I'm trying to use .extra() where the query return more than 1 result, like :
'SELECT "books_books"."*" FROM "books_books" WHERE "books_books"."owner_id" = %s' % request.user.id
I got an error : only a single result allowed for a SELECT that is part of an expression
Try it on dev-server using sqlite3. Anybody knows how to fix this? Or my query is wrong?
EDIT:
I'm using django-simple-ratings, my model like this :
class Thread(models.Model):
#
#
ratings = Ratings()
I want to display each Thread's ratings and whether a user already rated it or not. For 2 items, it will hit 6 times, 1 for the actual Thread and 2 for accessing the ratings. The query:
threads = Thread.ratings.order_by_rating().filter(section = section)\
.select_related('creator')\
.prefetch_related('replies')
threads = threads.extra(select = dict(myratings = "SELECT SUM('section_threadrating'.'score') AS 'agg' FROM 'section_threadrating' WHERE 'section_threadrating'.'content_object_id' = 'section_thread'.'id' ",)
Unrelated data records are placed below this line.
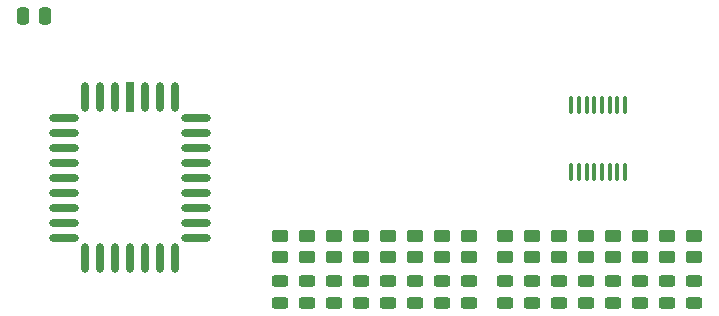
<source format=gbr>
%TF.GenerationSoftware,KiCad,Pcbnew,(6.0.0-0)*%
%TF.CreationDate,2022-08-18T21:47:30-04:00*%
%TF.ProjectId,CPU-Microcode-EEPROMs,4350552d-4d69-4637-926f-636f64652d45,rev?*%
%TF.SameCoordinates,Original*%
%TF.FileFunction,Paste,Top*%
%TF.FilePolarity,Positive*%
%FSLAX46Y46*%
G04 Gerber Fmt 4.6, Leading zero omitted, Abs format (unit mm)*
G04 Created by KiCad (PCBNEW (6.0.0-0)) date 2022-08-18 21:47:30*
%MOMM*%
%LPD*%
G01*
G04 APERTURE LIST*
G04 Aperture macros list*
%AMRoundRect*
0 Rectangle with rounded corners*
0 $1 Rounding radius*
0 $2 $3 $4 $5 $6 $7 $8 $9 X,Y pos of 4 corners*
0 Add a 4 corners polygon primitive as box body*
4,1,4,$2,$3,$4,$5,$6,$7,$8,$9,$2,$3,0*
0 Add four circle primitives for the rounded corners*
1,1,$1+$1,$2,$3*
1,1,$1+$1,$4,$5*
1,1,$1+$1,$6,$7*
1,1,$1+$1,$8,$9*
0 Add four rect primitives between the rounded corners*
20,1,$1+$1,$2,$3,$4,$5,0*
20,1,$1+$1,$4,$5,$6,$7,0*
20,1,$1+$1,$6,$7,$8,$9,0*
20,1,$1+$1,$8,$9,$2,$3,0*%
G04 Aperture macros list end*
%ADD10RoundRect,0.250000X-0.250000X-0.475000X0.250000X-0.475000X0.250000X0.475000X-0.250000X0.475000X0*%
%ADD11RoundRect,0.100000X0.100000X-0.637500X0.100000X0.637500X-0.100000X0.637500X-0.100000X-0.637500X0*%
%ADD12RoundRect,0.250000X0.450000X-0.262500X0.450000X0.262500X-0.450000X0.262500X-0.450000X-0.262500X0*%
%ADD13RoundRect,0.243750X-0.456250X0.243750X-0.456250X-0.243750X0.456250X-0.243750X0.456250X0.243750X0*%
%ADD14R,0.644962X2.535553*%
%ADD15RoundRect,0.322481X0.000000X-0.945295X0.000000X-0.945295X0.000000X0.945295X0.000000X0.945295X0*%
%ADD16RoundRect,0.322481X-0.945295X0.000000X0.945295X0.000000X0.945295X0.000000X-0.945295X0.000000X0*%
G04 APERTURE END LIST*
D10*
%TO.C,C1*%
X60386000Y-79502000D03*
X58486000Y-79502000D03*
%TD*%
D11*
%TO.C,U1*%
X104913000Y-92778500D03*
X105563000Y-92778500D03*
X106213000Y-92778500D03*
X106863000Y-92778500D03*
X107513000Y-92778500D03*
X108163000Y-92778500D03*
X108813000Y-92778500D03*
X109463000Y-92778500D03*
X109463000Y-87053500D03*
X108813000Y-87053500D03*
X108163000Y-87053500D03*
X107513000Y-87053500D03*
X106863000Y-87053500D03*
X106213000Y-87053500D03*
X105563000Y-87053500D03*
X104913000Y-87053500D03*
%TD*%
D12*
%TO.C,R2*%
X101600000Y-99972500D03*
X101600000Y-98147500D03*
%TD*%
D13*
%TO.C,D2*%
X101600000Y-101932500D03*
X101600000Y-103807500D03*
%TD*%
D14*
%TO.C,U2*%
X67564000Y-86374448D03*
D15*
X66294000Y-86374448D03*
X65024000Y-86374448D03*
X63754000Y-86374448D03*
D16*
X61990448Y-88138000D03*
X61990448Y-89408000D03*
X61990448Y-90678000D03*
X61990448Y-91948000D03*
X61990448Y-93218000D03*
X61990448Y-94488000D03*
X61990448Y-95758000D03*
X61990448Y-97028000D03*
X61990448Y-98298000D03*
D15*
X63754000Y-100061553D03*
X65024000Y-100061553D03*
X66294000Y-100061553D03*
X67564000Y-100061553D03*
X68834000Y-100061553D03*
X70104000Y-100061553D03*
X71374000Y-100061553D03*
D16*
X73137553Y-98298000D03*
X73137553Y-97028000D03*
X73137553Y-95758000D03*
X73137553Y-94488000D03*
X73137553Y-93218000D03*
X73137553Y-91948000D03*
X73137553Y-90678000D03*
X73137553Y-89408000D03*
X73137553Y-88138000D03*
D15*
X71374000Y-86374448D03*
X70104000Y-86374448D03*
X68834000Y-86374448D03*
%TD*%
D13*
%TO.C,D15*%
X93980000Y-101932500D03*
X93980000Y-103807500D03*
%TD*%
%TO.C,D5*%
X108458000Y-101932500D03*
X108458000Y-103807500D03*
%TD*%
%TO.C,D9*%
X80264000Y-101932500D03*
X80264000Y-103807500D03*
%TD*%
D12*
%TO.C,R4*%
X106172000Y-99972500D03*
X106172000Y-98147500D03*
%TD*%
D13*
%TO.C,D8*%
X115316000Y-101932500D03*
X115316000Y-103807500D03*
%TD*%
D12*
%TO.C,R12*%
X87122000Y-99972500D03*
X87122000Y-98147500D03*
%TD*%
%TO.C,R14*%
X91694000Y-99972500D03*
X91694000Y-98147500D03*
%TD*%
%TO.C,R9*%
X80264000Y-99972500D03*
X80264000Y-98147500D03*
%TD*%
%TO.C,R15*%
X93980000Y-99972500D03*
X93980000Y-98147500D03*
%TD*%
%TO.C,R11*%
X84836000Y-99972500D03*
X84836000Y-98147500D03*
%TD*%
D13*
%TO.C,D11*%
X84836000Y-101932500D03*
X84836000Y-103807500D03*
%TD*%
D12*
%TO.C,R10*%
X82550000Y-99972500D03*
X82550000Y-98147500D03*
%TD*%
D13*
%TO.C,D6*%
X110744000Y-101932500D03*
X110744000Y-103807500D03*
%TD*%
%TO.C,D7*%
X113030000Y-101932500D03*
X113030000Y-103807500D03*
%TD*%
%TO.C,D4*%
X106172000Y-101932500D03*
X106172000Y-103807500D03*
%TD*%
%TO.C,D3*%
X103886000Y-101932500D03*
X103886000Y-103807500D03*
%TD*%
D12*
%TO.C,R3*%
X103886000Y-99972500D03*
X103886000Y-98147500D03*
%TD*%
%TO.C,R6*%
X110744000Y-99972500D03*
X110744000Y-98147500D03*
%TD*%
D13*
%TO.C,D16*%
X96266000Y-101932500D03*
X96266000Y-103807500D03*
%TD*%
%TO.C,D12*%
X87122000Y-101932500D03*
X87122000Y-103807500D03*
%TD*%
D12*
%TO.C,R7*%
X113030000Y-99972500D03*
X113030000Y-98147500D03*
%TD*%
D13*
%TO.C,D1*%
X99314000Y-101932500D03*
X99314000Y-103807500D03*
%TD*%
%TO.C,D13*%
X89408000Y-101932500D03*
X89408000Y-103807500D03*
%TD*%
%TO.C,D10*%
X82550000Y-101932500D03*
X82550000Y-103807500D03*
%TD*%
D12*
%TO.C,R1*%
X99314000Y-99972500D03*
X99314000Y-98147500D03*
%TD*%
%TO.C,R5*%
X108458000Y-99972500D03*
X108458000Y-98147500D03*
%TD*%
%TO.C,R13*%
X89408000Y-99972500D03*
X89408000Y-98147500D03*
%TD*%
D13*
%TO.C,D14*%
X91694000Y-101932500D03*
X91694000Y-103807500D03*
%TD*%
D12*
%TO.C,R16*%
X96266000Y-99972500D03*
X96266000Y-98147500D03*
%TD*%
%TO.C,R8*%
X115316000Y-99972500D03*
X115316000Y-98147500D03*
%TD*%
M02*

</source>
Then i can print each Thread's ratings without hitting the db more. For the 2nd query, i add :
#continue from extra
blahblah.extra(select = dict(myratings = '#####code above####',
voter_id = "SELECT 'section_threadrating'.'user_id' FROM 'section_threadrating' WHERE ('section_threadrating'.'content_object_id' = 'section_thread'.'id' AND 'section_threadrating'.'user_id' = '3') "))
Hard-coded the user_id. Then when i use it on template like this :
{% ifequal threads.voter_id user.id %}
#the rest of the code
I got an error : only a single result allowed for a SELECT that is part of an expression
Let me know if it's not clear enough.
The problem is in the query. Generally, when you are writing subqueries, they must return only 1 result. So a subquery like the one voter_id:
select ..., (select sectio_threadrating.user_id from ...) as voter_id from ....
is invalid, because it can return more than one result. If you are sure it will always return one result, you can use the max() or min() aggregation function:
blahblah.extra(select = dict(myratings = '#####code above####',
voter_id = "SELECT max('section_threadrating'.'user_id') FROM 'section_threadrating' WHERE ('section_threadrating'.'content_object_id' = 'section_thread'.'id' AND 'section_threadrating'.'user_id' = '3') "))
This will make the subquery always return 1 result.
Removing that hard-code, what user_id are you expecting to retrieve here? Maybe you just can't reduce to 1 user using only SQL.